# using 24pin motherboard with 20 pin psu



## ste2425 (May 31, 2008)

hi i have as seen in my spec a Biostar gf7050v-m7 motherboard (wat was on the box) i have at the moment no actual graphics card just a cheap one built into the motherboard and was wondering is there a way to fit my 20 pin psu socket on the motherboard just so it can be used? there'l be no hard core gaming or out untill i get a new psu i just want to be able to use the computer I have a intel dual core proccessor so i dnt wanna be frying it reali. But as i said i just want to be able to run the machine, there will not be any demanding work untill i get a new psu and graphics card.

al help will be appriciated
ste


----------



## sneekypeet (May 31, 2008)

yes plugging it in will run the mobo...they do make 20pin to 24pin adapters if you are really worried about it.

I have bench tested mobo's with a 20pin PSU with no issues!


----------



## ste2425 (May 31, 2008)

hi what do you mean mobo? and which way coz it will have socket let spare on either side or a combination of the two side if you get what im trying to say.


----------



## sneekypeet (May 31, 2008)

ok mobo= motherboard.

if you look carefully the 20pin plug goes in tho the slots in the motherboard only one way....the pins are shaped...look closer!


----------



## ste2425 (May 31, 2008)

O right thanks, and what i mean is even the right way round there's 20 pins on the connector but 24 on the motherboard so there will be 4 on the motherboard that are not used.

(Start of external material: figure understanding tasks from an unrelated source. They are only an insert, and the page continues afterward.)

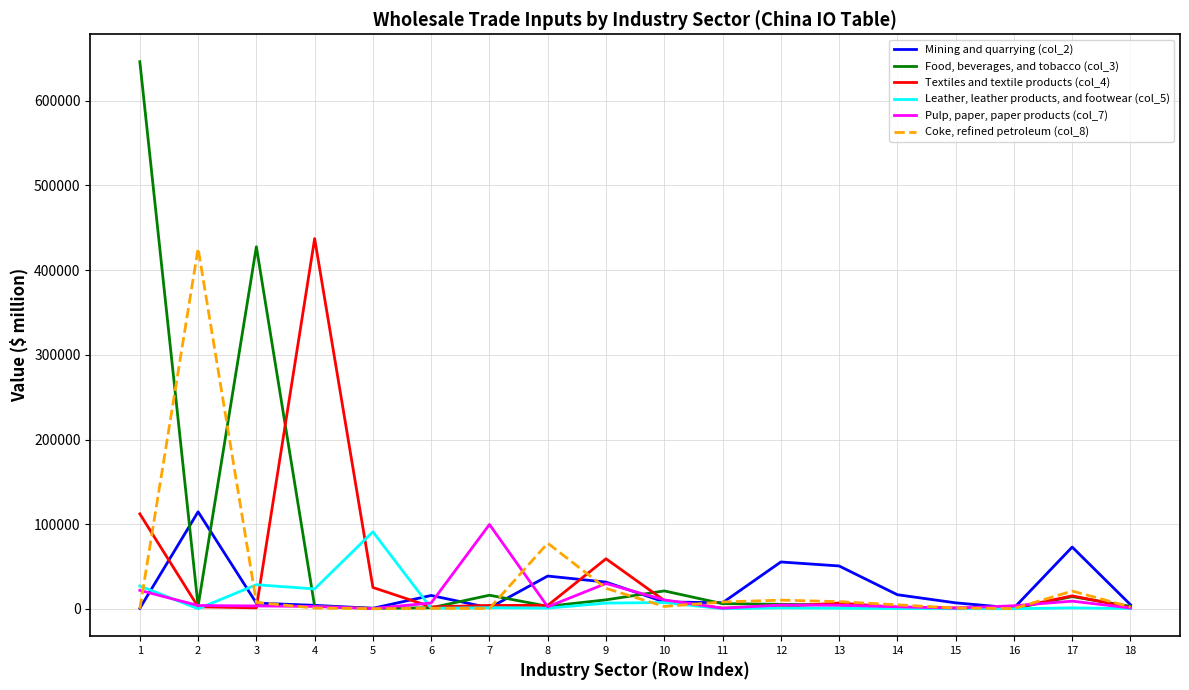

Is the value of Textiles and textile products (col_4) at 2 greater than the value of Coke, refined petroleum (col_8) at 9?

No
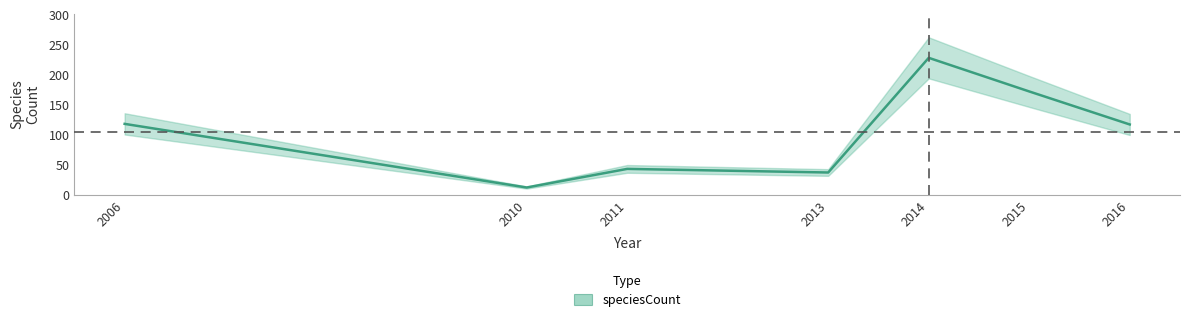

Where does the data first go above 117?

2006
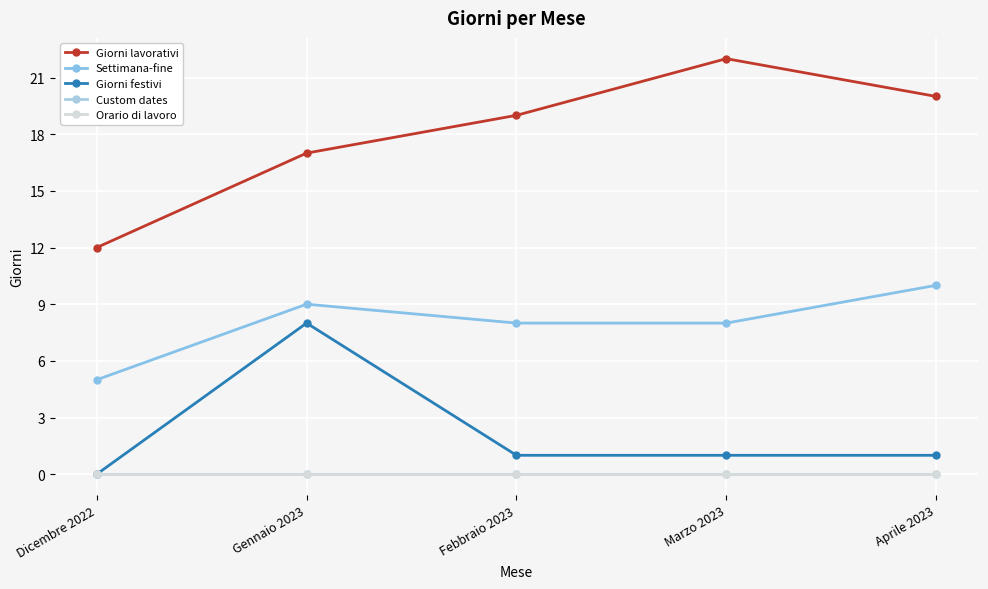

Does the chart have visible grid lines?

Yes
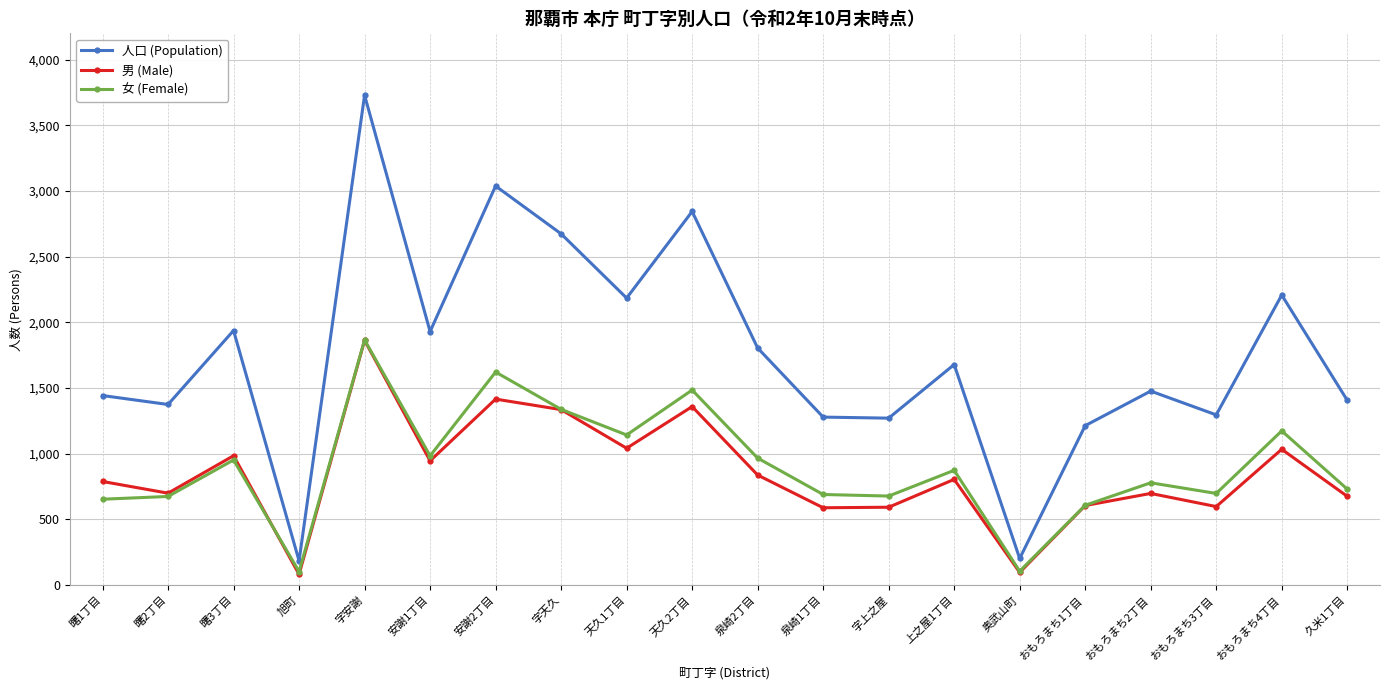

Is the value of 人口 (Population) at 天久1丁目 greater than the value of 男 (Male) at 天久1丁目?

Yes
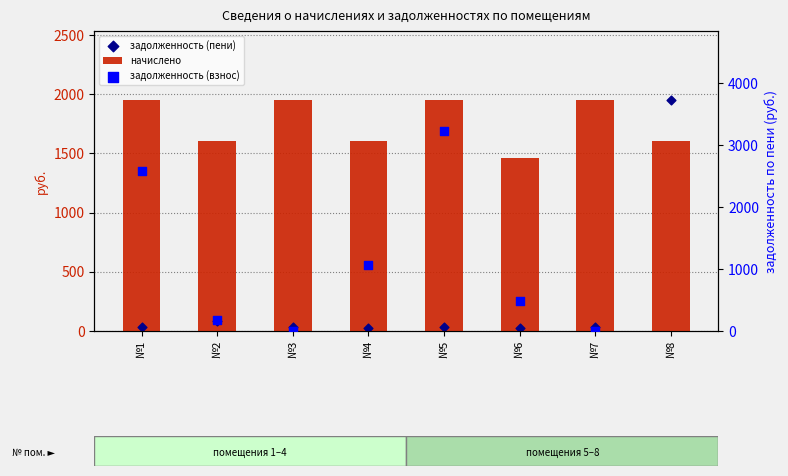

Which series contains the lowest Y value?

задолженность (взнос)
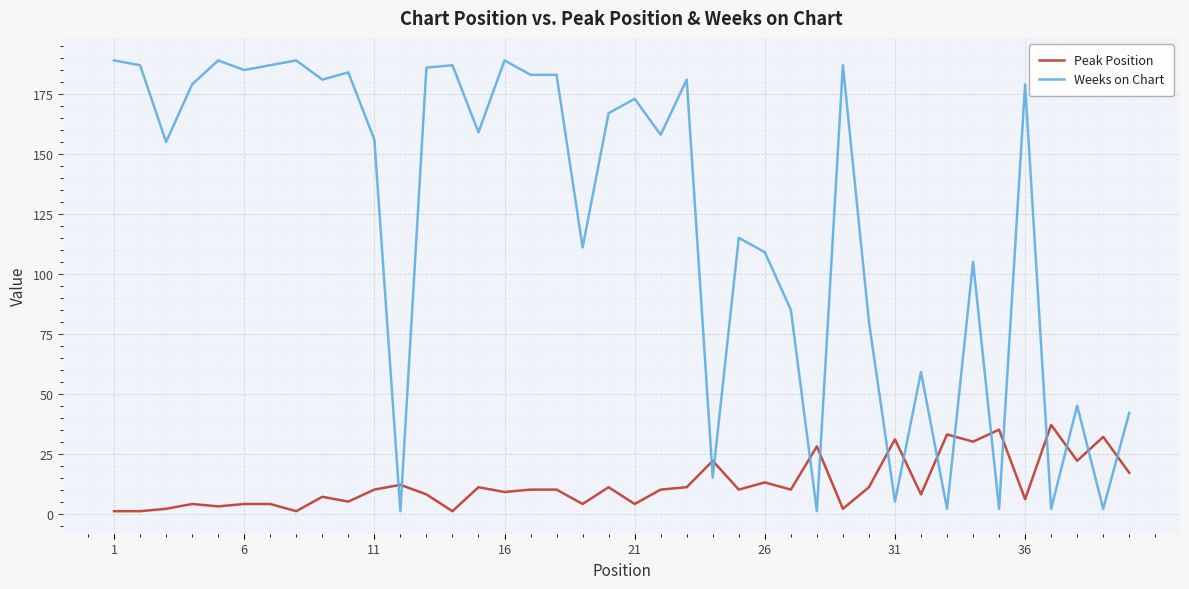

What is the smallest value displayed?

1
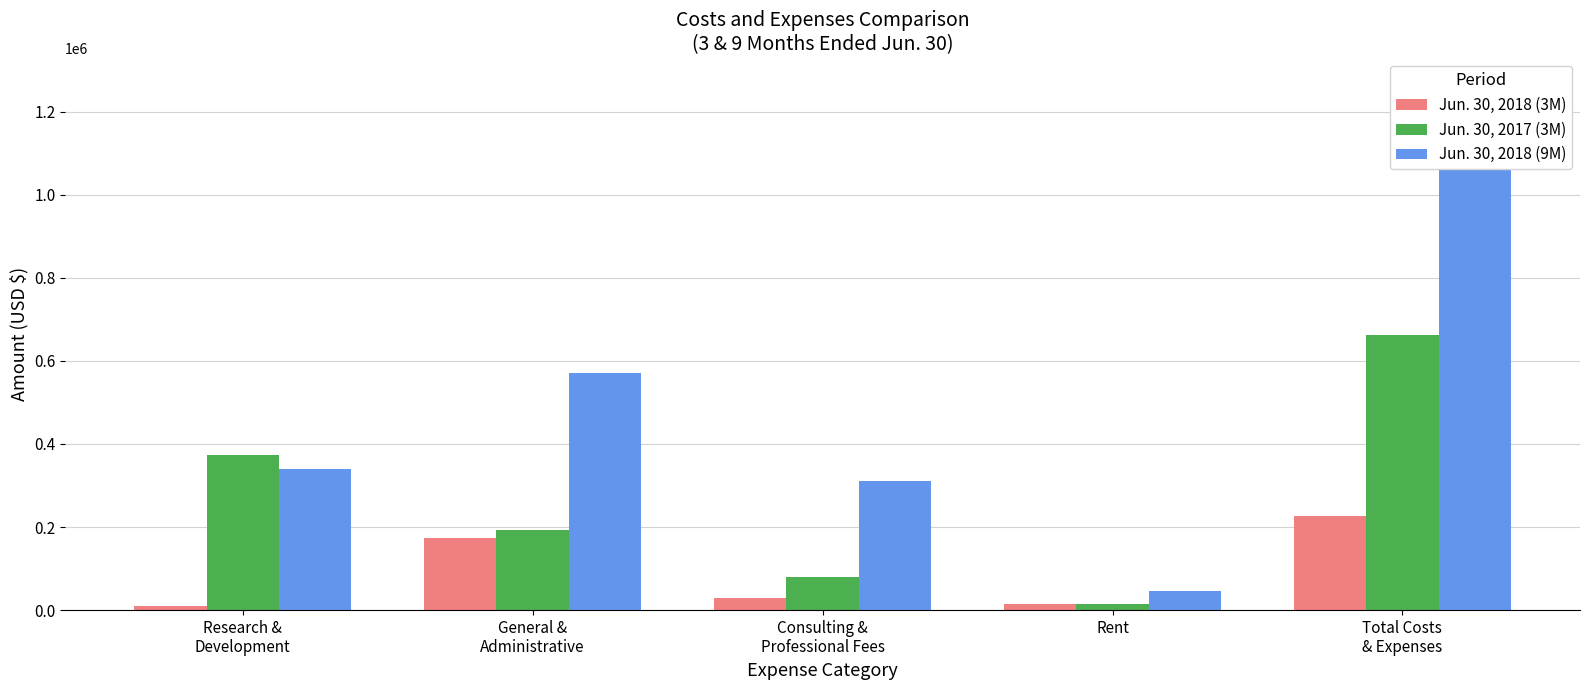

What is the sum of the Jun. 30, 2018 (3M) values at Consulting &
Professional Fees and General &
Administrative?

202579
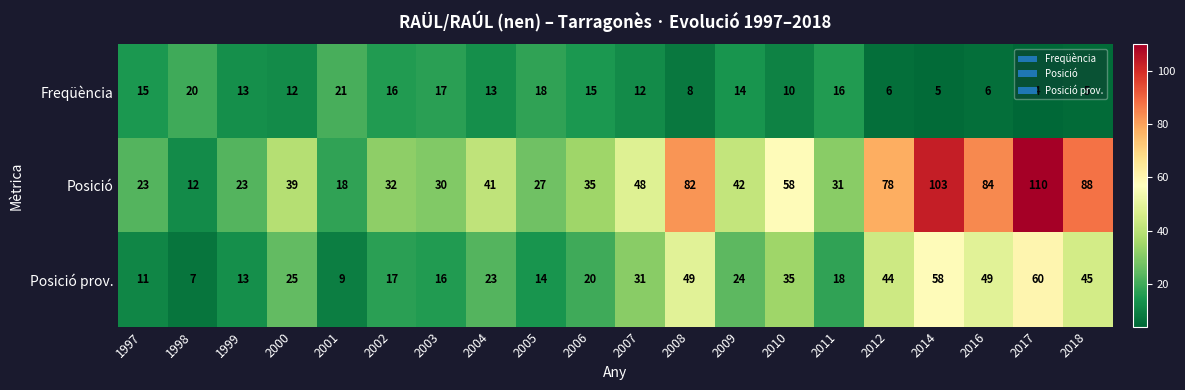

What is the difference between the Posició prov. values at 2011 and 2005?

4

I just wondered where do i plug it in. With the spare sockets on the right of my psu connector or left


----------



## sneekypeet (May 31, 2008)

thats what I mean by look at it.....the plug ends are shaped...squares for some and squares with trimmed corners for the others...it should only go in one way!










see how both have shape to the pins in question...it should go only one way!


----------



## ste2425 (Jun 9, 2008)

sorryfor the late reply, and a right i get you now sorry bout the confusion and thanks for the help


----------